The cirrhotic group showed a pro-inflammatory state in the saliva with increased level of IL-1β and IL-6 concentration and a subsequent rise in secretory IgA. This co-existed with reduced innate local defenses and decreased histatins 1 and 5 and lysozyme. In CLF cases, higher fecal secretory IgA secreted into saliva and initiate systemic inflammation, possibly through contributors in the intestine and the oral fossa [ 21 ].
The bacterial flora of the tongue surface was also evaluated. It is estimated that 43% of the population had Enterobacter and pseudomonas on the tongue dorsum, which was more common in the age range of 40–50 years and nonsmokers. This result represents that tongue surface might a first pool of the microbiota [ 22 ].
It seems that non-commensal bacteria in immune competent subjects are not a main concern, although in immunosuppressed cases is a hazardous pathogen.
Based on our results, E. coli in cirrhotic patients was prominently higher than that in healthy individuals. E. coli is one of the most important pathogens in immunocompromised cases with great concern. It may demand longer hospital stays and specialized treatment modalities in order to overcome consequent bacteremia [ 23 ]. E. coli sepsis also causes almost 40,000 deaths per year in the United States and result in morbidity and health care finances [ 24 ].
Sharma et al. [ 24 ] reported a rare case of pyomyositis due to E. coli in immunosuppressed subject. Olson et al. [ 23 ] in a retrospective study evaluated E.coli bacteremia in hospitalized cases with hematopoietic malignancies. They found that E.coli is a primary pathogen in this group.
Derafshi et al. [ 25 ] showed that the dentures might act as reservoir for non-commensal bacteria such as Enterobacter cloacae.
A study enrolled by Back-Brito et al. [ 26 ] has also indicated that the oral microflora can change subsequent to immune deficiency. They reported colonization with non-commensal oral bacterial species such as Staphylococcus aureus, Enterobacteriaceae and Pseudomonadaceae in Brazilian HIV positive cases [ 26 ]. It seems that decreased CD4 cell counts might be related to this finding.
In the previous studies on oral bacterial flora of patients with leukemia, non-oral pathogenic bacteria were isolated from the oral cavity of these subjects. Klebsiella, Enterobacteriaceae, Phylum Firmicutes, Lactobacillales, Aerococcaceae and Carnobacteriaceae, Abiotrophia and Granulicatella were identified from samples. Children with leukemia established a structural difference of the oral microbiome, possibly caused by systemic infections [ 27 - 28 ].
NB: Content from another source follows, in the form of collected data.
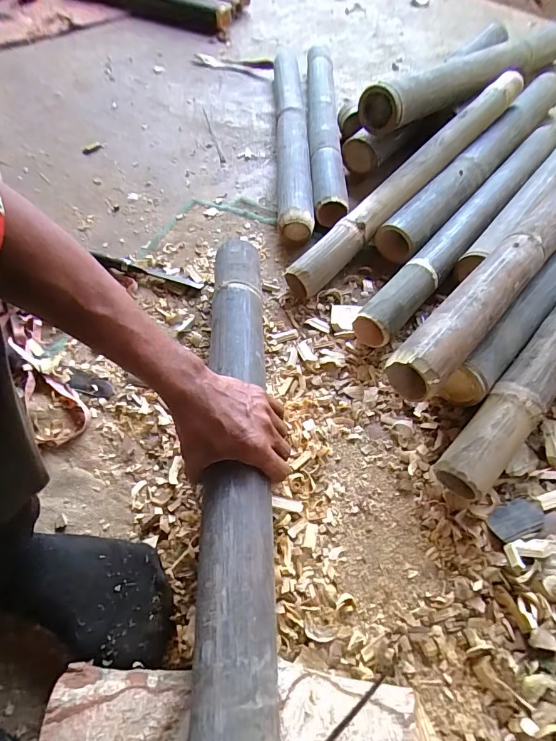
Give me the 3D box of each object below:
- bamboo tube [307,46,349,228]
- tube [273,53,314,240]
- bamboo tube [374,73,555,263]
[{"bbox_3d":[0.098,-0.534,0.883,0.062,0.057,0.667,0,59,2],"label":"bamboo tube"},{"bbox_3d":[0.027,-0.499,0.862,0.067,0.058,0.620,-2,59,1],"label":"tube"},{"bbox_3d":[0.400,-0.417,0.788,0.068,0.066,0.650,36,67,21],"label":"bamboo tube"}]

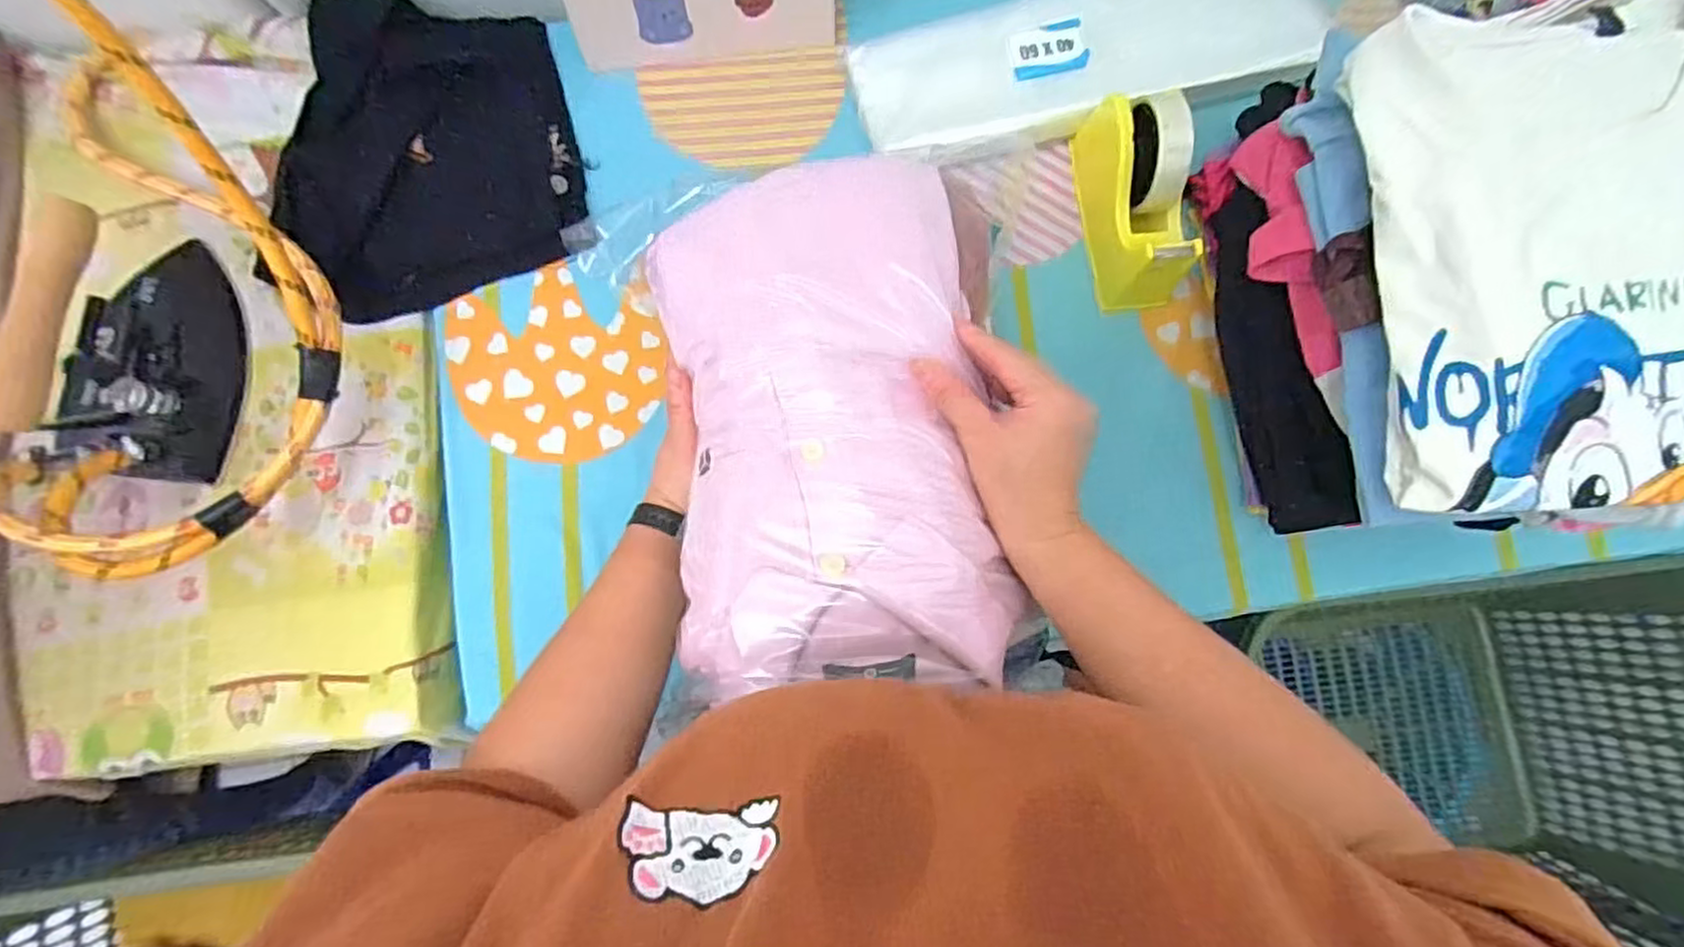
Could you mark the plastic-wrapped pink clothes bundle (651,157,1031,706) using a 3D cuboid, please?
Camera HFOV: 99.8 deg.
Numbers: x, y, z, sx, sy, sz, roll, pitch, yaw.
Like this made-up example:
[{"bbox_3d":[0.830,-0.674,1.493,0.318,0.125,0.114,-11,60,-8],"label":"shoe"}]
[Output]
[{"bbox_3d":[-0.007,-0.040,0.415,0.198,0.074,0.308,-3,82,-2],"label":"plastic-wrapped pink clothes bundle"}]

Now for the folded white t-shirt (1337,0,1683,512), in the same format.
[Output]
[{"bbox_3d":[0.428,-0.134,0.414,0.208,0.065,0.301,-5,82,-2],"label":"folded white t-shirt"}]

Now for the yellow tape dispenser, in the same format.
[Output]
[{"bbox_3d":[0.240,-0.224,0.562,0.063,0.087,0.159,-7,82,-3],"label":"yellow tape dispenser"}]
These findings represent the significance of immune status in determining oral microflora and the importance of oral bacteria in inducing systemic diseases.
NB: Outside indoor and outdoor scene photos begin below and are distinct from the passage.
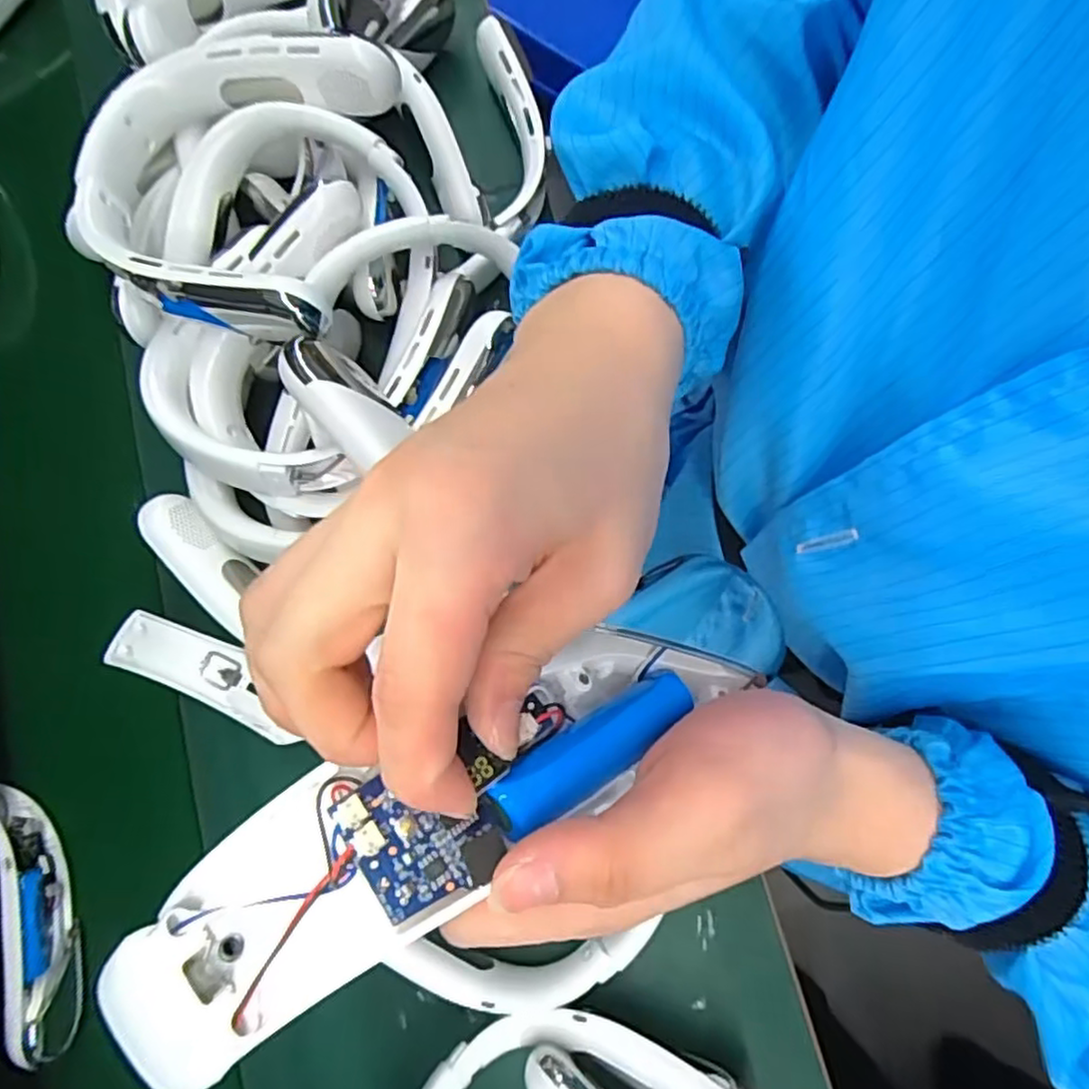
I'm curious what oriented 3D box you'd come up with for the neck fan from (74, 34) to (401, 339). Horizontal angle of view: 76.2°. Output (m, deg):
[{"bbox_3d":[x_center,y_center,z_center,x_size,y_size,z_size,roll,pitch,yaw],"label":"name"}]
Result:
[{"bbox_3d":[-0.210,-0.245,0.458,0.196,0.063,0.214,10,79,2],"label":"neck fan"}]

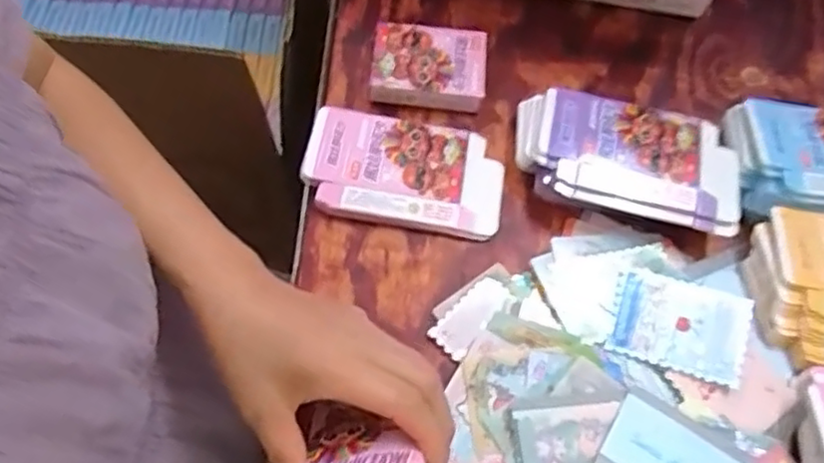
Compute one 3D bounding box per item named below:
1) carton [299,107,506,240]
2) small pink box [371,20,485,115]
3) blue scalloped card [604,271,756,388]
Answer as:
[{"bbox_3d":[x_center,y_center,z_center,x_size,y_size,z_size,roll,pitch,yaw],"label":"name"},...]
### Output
[{"bbox_3d":[-0.006,-0.046,0.500,0.149,0.013,0.086,10,66,2],"label":"carton"},{"bbox_3d":[0.013,-0.136,0.535,0.090,0.020,0.069,5,66,0],"label":"small pink box"},{"bbox_3d":[0.183,0.065,0.448,0.088,0.004,0.063,16,70,10],"label":"blue scalloped card"}]

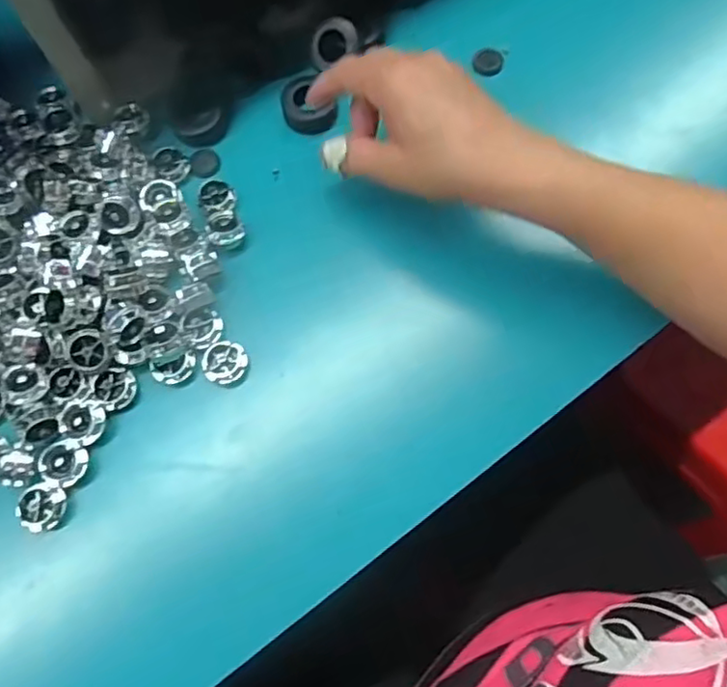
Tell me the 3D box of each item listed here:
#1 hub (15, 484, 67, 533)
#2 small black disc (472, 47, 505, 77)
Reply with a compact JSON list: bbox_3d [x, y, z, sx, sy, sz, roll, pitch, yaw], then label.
[{"bbox_3d":[-0.178,0.091,0.346,0.023,0.011,0.025,0,73,-1],"label":"hub"},{"bbox_3d":[0.089,-0.200,0.447,0.022,0.007,0.023,0,73,-1],"label":"small black disc"}]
Leung et al. [ 29 ] evaluated mouth rinse samples of individuals after radiotherapy in the head and neck region, and observed that the prevalence of Enterobacteriaceae in individuals between the ages of 48 and 60 years was 32%.
In current research, there was no statistically difference between age and gender of cirrhotic cases and the control group. Similar to our results, Agwu et al. [ 30 ] have been stated that HIV+ cases harbor hazardous enteric bacteria in the saliva, but there was no difference between males and females. It should be noted that cross-sectional studies have a limited time which can single viewed the oral microflora. The transient oral microbiota is present in a complex dynamic environment and may occur in another occasion. Further studies with more precise method are recommended in order to gain more adequate results [ 31 ]. Experimentally, the use of mouthwashes such as chlorhexidine can reduce the load of E.coli in vitro; which might help the CLF cases [ 32 ].
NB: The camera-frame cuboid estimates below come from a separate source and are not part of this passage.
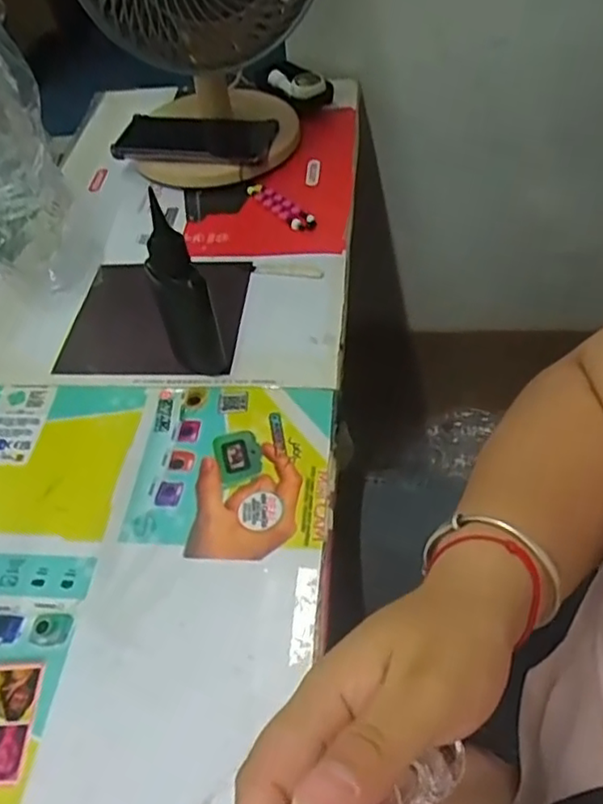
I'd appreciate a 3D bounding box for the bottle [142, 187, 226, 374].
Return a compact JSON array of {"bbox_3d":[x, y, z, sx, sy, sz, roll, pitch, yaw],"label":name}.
[{"bbox_3d":[-0.085,-0.074,0.459,0.034,0.139,0.035,-19,52,-10],"label":"bottle"}]

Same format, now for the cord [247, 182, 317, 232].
[{"bbox_3d":[-0.021,-0.194,0.633,0.022,0.006,0.096,-34,55,-20],"label":"cord"}]

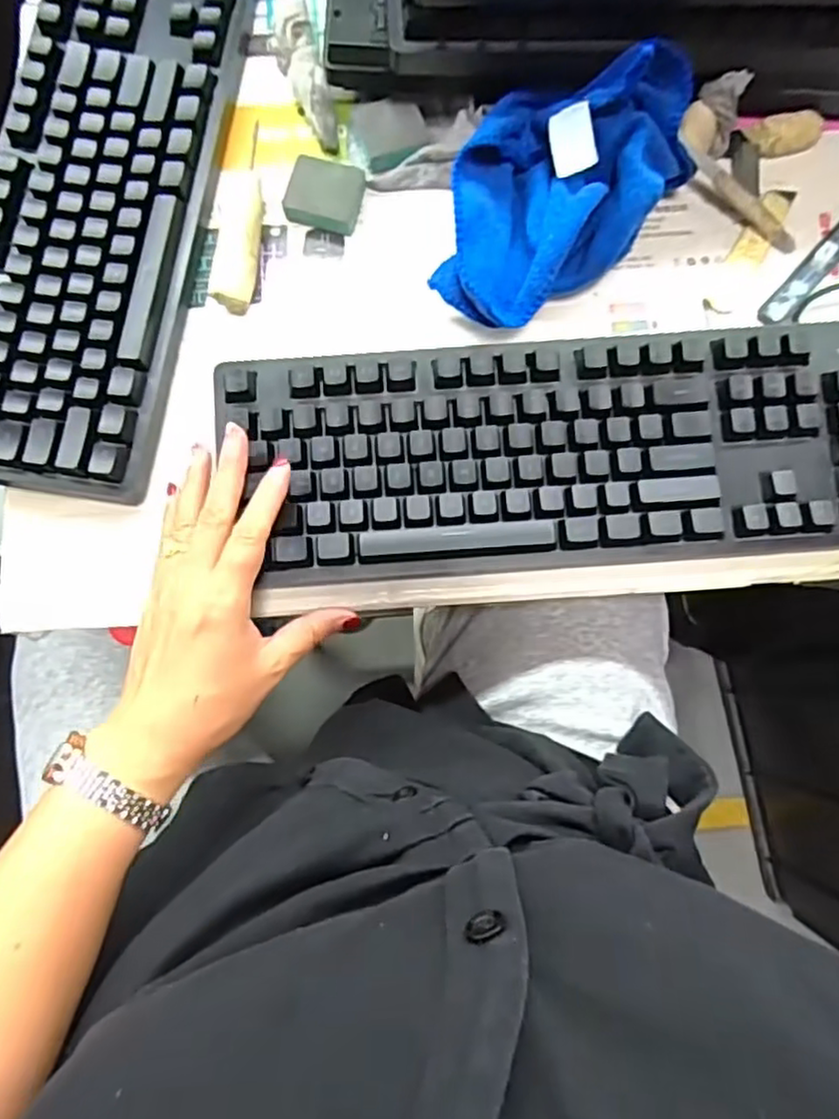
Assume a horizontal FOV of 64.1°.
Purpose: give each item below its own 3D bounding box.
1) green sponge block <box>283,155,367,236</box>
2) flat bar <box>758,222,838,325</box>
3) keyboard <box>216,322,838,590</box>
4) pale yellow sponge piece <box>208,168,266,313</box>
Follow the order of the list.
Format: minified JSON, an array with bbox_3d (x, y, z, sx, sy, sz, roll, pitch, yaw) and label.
[{"bbox_3d":[-0.062,-0.240,0.440,0.045,0.014,0.042,14,81,3],"label":"green sponge block"},{"bbox_3d":[0.263,-0.195,0.436,0.018,0.008,0.115,42,83,7],"label":"flat bar"},{"bbox_3d":[0.106,-0.063,0.396,0.414,0.035,0.131,-3,80,0],"label":"keyboard"},{"bbox_3d":[-0.116,-0.208,0.435,0.024,0.020,0.097,4,80,1],"label":"pale yellow sponge piece"}]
Oral cavity may act as a reservoir for enteric bacteria such as E. coli in cirrhotic patients. Debilitating disease may increase the risk of retention of such bacteria in the mouth. Adequate oral and general hygiene may reduce the risk of systemic infection especially in immunocompromised cases. Further studies are recommended in order to gain more accurate results.